Blogging on climate change – a job for the brave
As Graham Readfearn knows from personal experience, blogging on the polarising and interminably complex issue of climate change is not a job for the faint-hearted. In this review he looks at Australian climate change blogs that are making an impact in the online world.
As a journalist for the Courier-Mail in Brisbane, I started the GreenBlog in June 2008 to give readers a more in-depth perspective on environmental issues, especially climate change.
By the time I quit that blog in February 2010, I had written more than 650 posts, moderated about 14 000 comments, blogged live with Prime Minister Kevin Rudd, hosted guest posts from ministers and published a Q&A with former UN Secretary-General Kofi Annan.
I had also monitored the countless daily conversations between the likes of ‘polyaux’, ‘sherlock’, ‘badboybenny’ and ‘PhilM’. I also incurred the wrath of the religious right in the United States who were not too happy with me for writing about a CSIRO scientist who had recommended the use of low-energy Christmas lights!
Blogs are hugely influential in communicating climate change. They are nimble and cheap to run, and they get news, information and new research out fast. Unfortunately, they are also being used to push populist unsubstantiated arguments around the globe quicker than you can say ‘Himalayan glaciers’, ‘climategate’ or ‘Al Gore’.
Everyone from world leading climate scientists at NASA to fossil-fuel lobbyists, journalists, politicians, campaigners, activists and countless other global citizens are writing thousands of posts every day.
Unfortunately, some of the most popular blogs have misrepresented the science – sometimes innocently and sometimes not. However, some scientists are taking up this communication challenge.
Professor Ove Hoegh-Guldberg, director of the University of Queensland’s Global Change Institute, started his blog Climate Shifts after seeing a ‘growing distortion of the information’.

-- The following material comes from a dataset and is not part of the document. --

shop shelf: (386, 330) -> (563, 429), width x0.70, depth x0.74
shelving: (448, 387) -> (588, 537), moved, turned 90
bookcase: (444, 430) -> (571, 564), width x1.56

He says: ‘Some of this is simply a consequence of online “experts” being ill informed, while others stem from a well-organised and well-funded disinformation campaign proliferated by special-interest groups who, for example, do not want action on human-driven climate change.’
Tim Lambert, a computer scientist at the University of New South Wales, has seen his blog Deltoid rise to become one of the most popular science-based blogs on the planet.
‘Journalists are generalists and not experts and it is very hard for them to get everything right,’ he says. ‘The problem is worse in technical and scientific areas and even worse in an area like climate science where many people want to believe that the scientists have it wrong.
‘Before blogs, I might have complained to a colleague or written a letter to the editor, but in my blog I can explain exactly what they got wrong and provide links to original sources.’
Another Australian-based blog to make global waves is Skeptical Science, created by John Cook, a University of Queensland physics graduate. In recent months, his blog, which uses peer-reviewed science to explore misconceptions about climate change, has been featured on the websites of the Guardian and the New York Times.
‘I’m trying to inform people in everyday language what the peer-reviewed science is telling us about climate change – both through the blog and a free iPhone app we have released.’
The iPhone app is designed to give instant science-based answers to queries on climate change and has been described by one World Wildlife Fund Canada blogger as a ‘pocket-sized miracle’.
‘I have a 10-year-old daughter,’ says Cook. ‘The latest science tells me she’ll see 1 to 2 metres of sea level rise in her lifetime. I want to be able to look her in the eye when I’m an old man and say that although my generation dithered on acting on climate change, at least I tried to change things. That motivates me.’